Basicly, we just need two standard python modules from the nice standard Python library to extract data from a OpenDocument File: zipfile for handling the zip compression and xml.parsers.expat (or another xml parser module) for parsing the xml. A possible/simple/minimal way to do read a fictional spreadsheet file pelican.ods is as follows:

# import the needed modules
import zipfile
import xml.parsers.expat

# get content xml data from OpenDocument file
ziparchive = zipfile.ZipFile("pelican.ods", "r")
xmldata = ziparchive.read("content.xml")
ziparchive.close()

class Element(list):
    def __init__(self, name, attrs):
        self.name = name
        self.attrs = attrs

class TreeBuilder:
    def __init__(self):
        self.root = Element("root", None)
        self.path = [self.root]
    def start_element(self, name, attrs):
        element = Element(name, attrs)
        self.path[-1].append(element)
        self.path.append(element)
    def end_element(self, name):
        assert name == self.path[-1].name
        self.path.pop()
    def char_data(self, data):
        self.path[-1].append(data)

# create parser and parsehandler
parser = xml.parsers.expat.ParserCreate()
treebuilder = TreeBuilder()
# assign the handler functions
parser.StartElementHandler  = treebuilder.start_element
parser.EndElementHandler    = treebuilder.end_element
parser.CharacterDataHandler = treebuilder.char_data

# parse the data
parser.Parse(xmldata, True)

After importing the modules zipfile and xml.parsers.expat, we open the OpenDocument file through the zipfile filter and extract the XML data from content.xml (in just three simple readable statements, that's what I like about python)
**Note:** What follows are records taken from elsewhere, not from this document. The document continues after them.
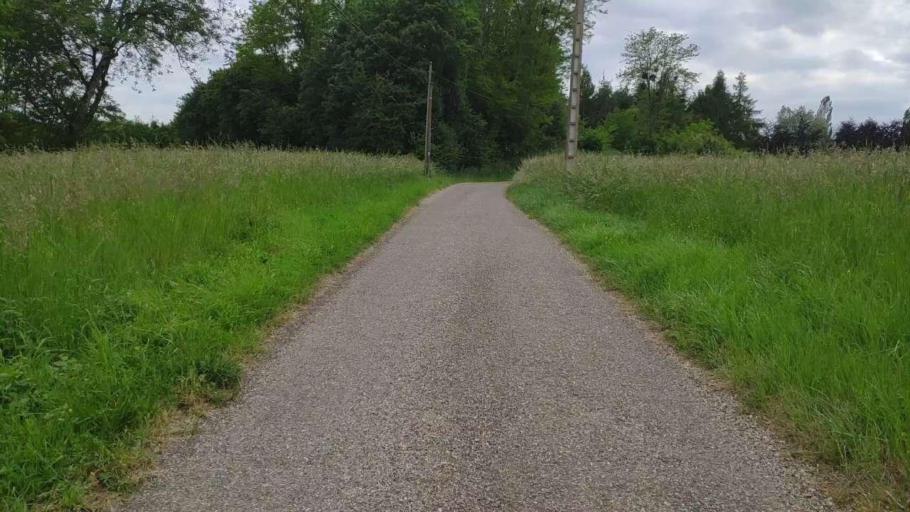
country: FR
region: Franche-Comte
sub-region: Departement du Jura
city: Bletterans
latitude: 46.7954
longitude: 5.5429
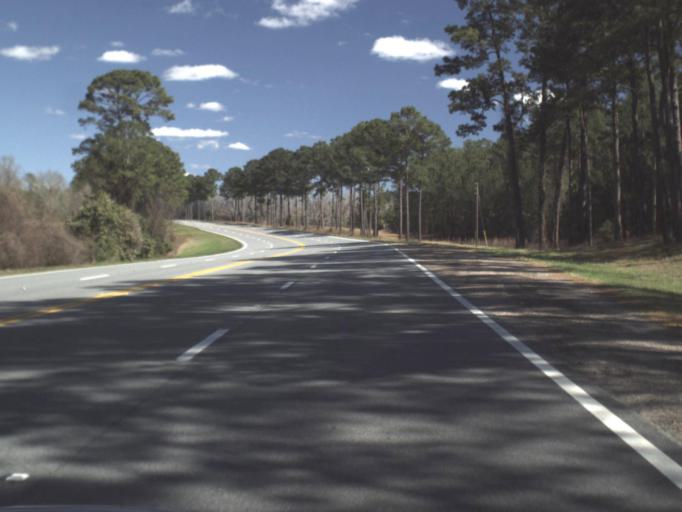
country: US
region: Florida
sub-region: Gadsden County
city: Chattahoochee
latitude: 30.7006
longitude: -84.8110
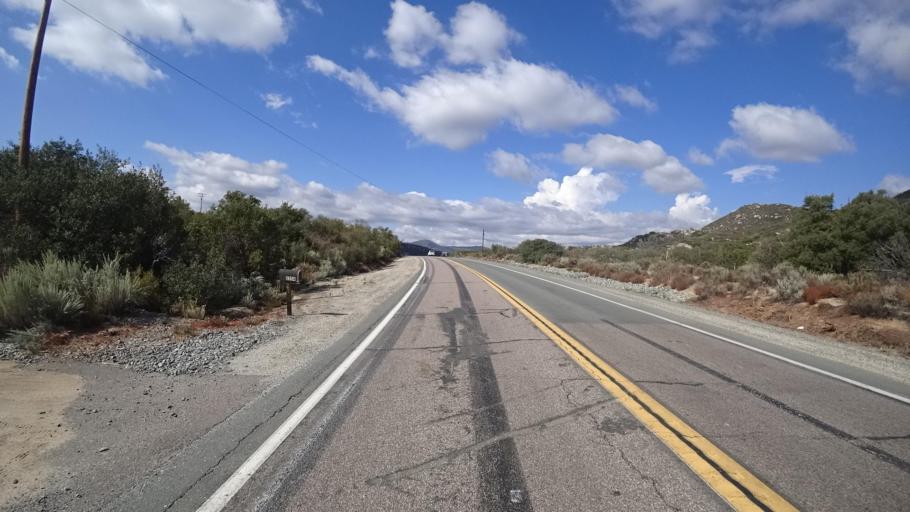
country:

Next, we have to parse the XML data and store its elements. First I define a class Element for storing the name, attributes and contents (note that its a subclass of list) of XML elements. The XML parse handler functions are the methods of the class TreeBuilder, which also collects the whole XML tree in its attribute root during parsing. The parsing itself is initiated by parser.Parse(xmldata, True).
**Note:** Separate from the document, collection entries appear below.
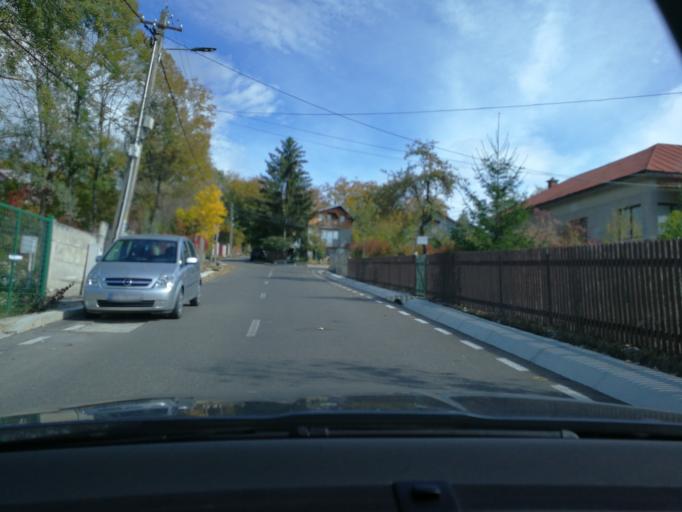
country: RO
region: Prahova
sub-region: Comuna Cornu
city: Cornu de Jos
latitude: 45.1542
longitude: 25.7161
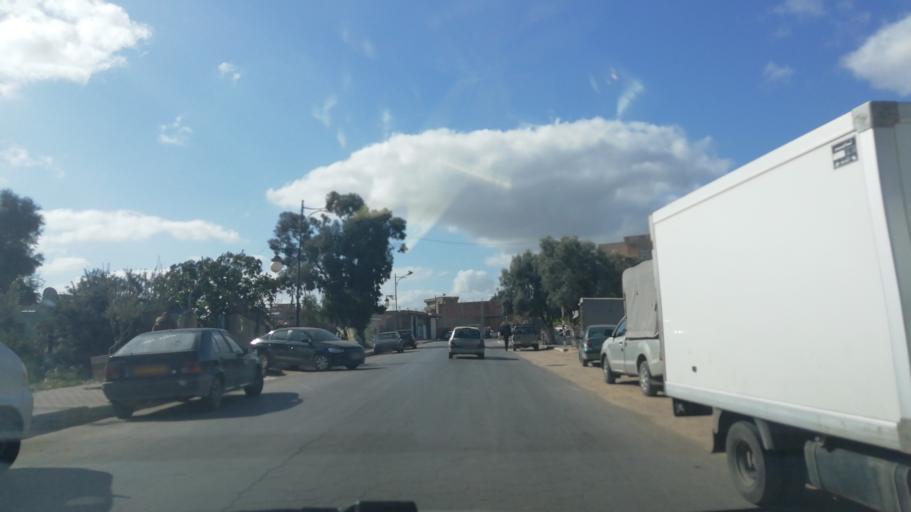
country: DZ
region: Relizane
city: Mazouna
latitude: 36.2714
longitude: 0.6327
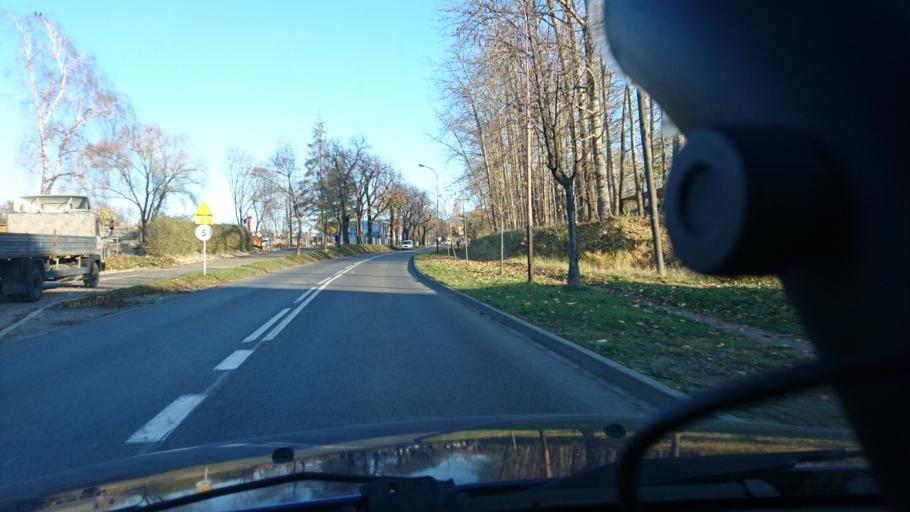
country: PL
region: Silesian Voivodeship
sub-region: Bielsko-Biala
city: Bielsko-Biala
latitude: 49.8341
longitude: 19.0594
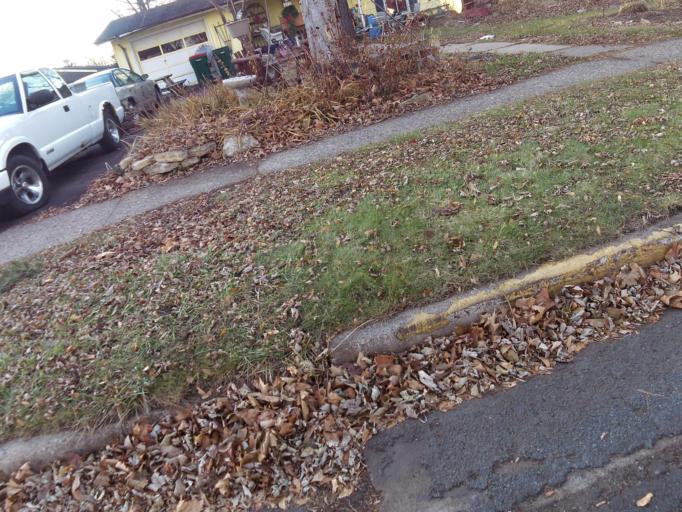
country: US
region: Wisconsin
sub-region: Pierce County
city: River Falls
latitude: 44.8597
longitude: -92.6167
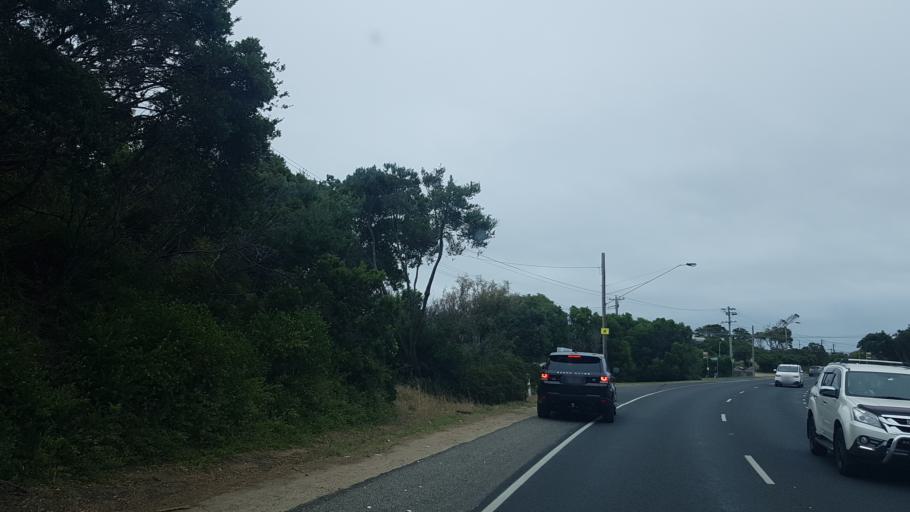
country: AU
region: Victoria
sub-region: Mornington Peninsula
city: Sorrento
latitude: -38.3463
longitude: 144.7402
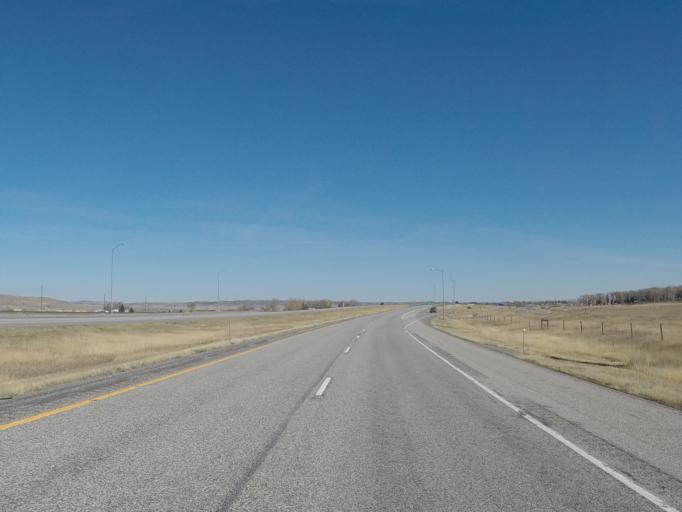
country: US
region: Montana
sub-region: Sweet Grass County
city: Big Timber
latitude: 45.8233
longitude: -109.9796
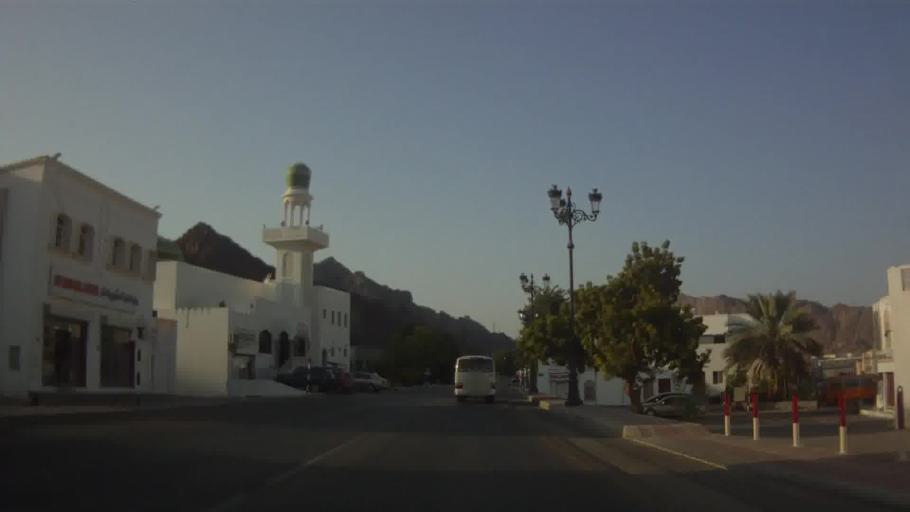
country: OM
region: Muhafazat Masqat
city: Muscat
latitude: 23.5958
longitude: 58.5976
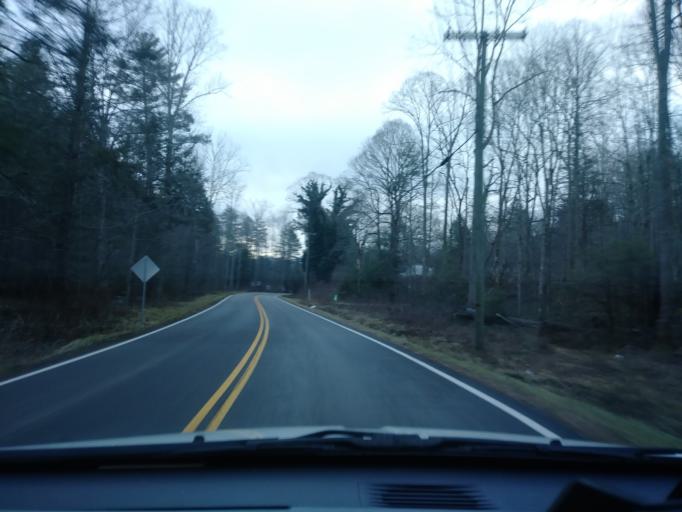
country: US
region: Tennessee
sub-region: Unicoi County
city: Unicoi
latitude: 36.1767
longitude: -82.2772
At this point, the whole XML stream is parsed and the structure is stored in and accessible from treebuilder.root. For example, in the following code we define a function showtree and call it, for rendering an indented tree representation of the element names and character data:

def showtree(node, prefix=""):
    print prefix, node.name
    for e in node:
        if isinstance(e, Element):
            showtree(e, prefix + "  ")
        else:
            print prefix + "  ", e

showtree(treebuilder.root)

This simple example could be extended ofcourse to serve a more real life application, but you get the point.

Moreover, at the OpenDocument Fellowship they are working on LibOpenDocument, a library for manipulating OpenDocument files. At the time of this writing, there is only a PHP and a Python implementation in early development stage.